Les carnets du festivalier - Festival du nouveau cinéma 2007
Jour 6 - 16 octobre
Boxing Day, Kris Stenders, Australie
C'est d'Australie que nous provient ce drame familial bouleversant capté en temps réel. Digne héritier du Dogme danois, Kriv Stenders expose la tragique histoire de Chris (Richard Green, dont c'est le premier rôle au cinéma), un homme au lourd passé criminel qui cherche désespérément à retrouver le droit chemin et à refaire sa vie.

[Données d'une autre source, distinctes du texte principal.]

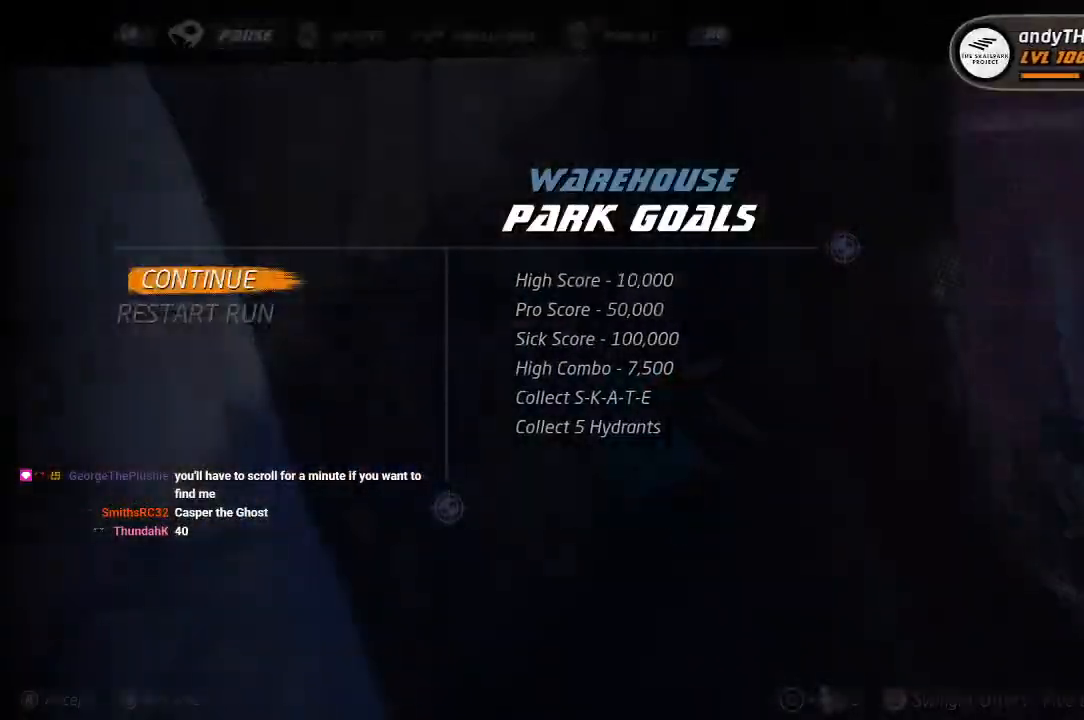
{"buttons": ["CROSS"], "left_stick": "center", "right_stick": "center", "events": [[83, "CROSS", "down"], [83, "DPAD_DOWN", "up"], [183, "CROSS", "up"], [183, "TRIANGLE", "up"], [450, "CROSS", "down"]]}
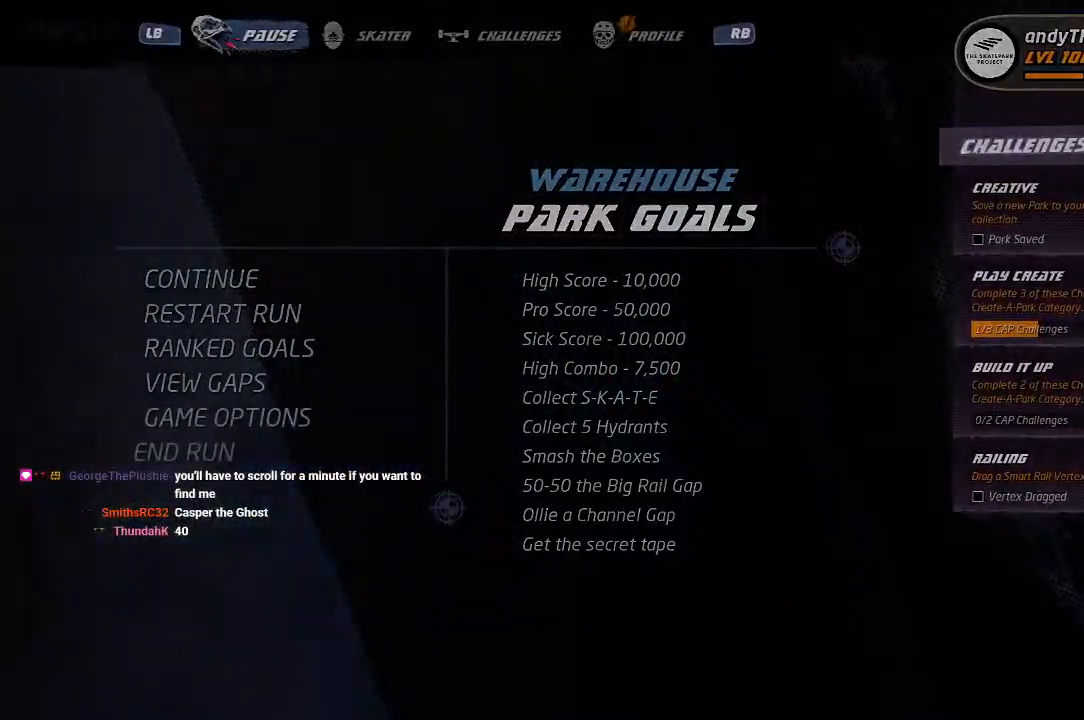
{"buttons": ["CROSS"], "left_stick": "center", "right_stick": "center", "events": []}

C'est Noël et il s'apprête à recevoir sa fille et sa petite-fille. Mais un ancien complice surgit et risque de gâcher cette journée importante ainsi que son fragile équilibre. Le tragique enchaînement d'événements et de sentiments à fleur de peau qui s'ensuit nous cloue littéralement sur notre siège. Avec une caméra tournoyante mais d'une grande souplesse, le cinéaste se déplace sans cesse autour de ses protagonistes, utilisant l'espace restreint de ce huis clos avec une stupéfiante ingéniosité filmique. Simulant l'effet d'un film "one take", ce concentré de cinéma-vérité frappe dur et fort, tandis que l'équipe d'acteurs fait des miracles avec un sujet pour le moins difficile. Un tour de force cinématographique viscéral, et un grand moment d'émotion.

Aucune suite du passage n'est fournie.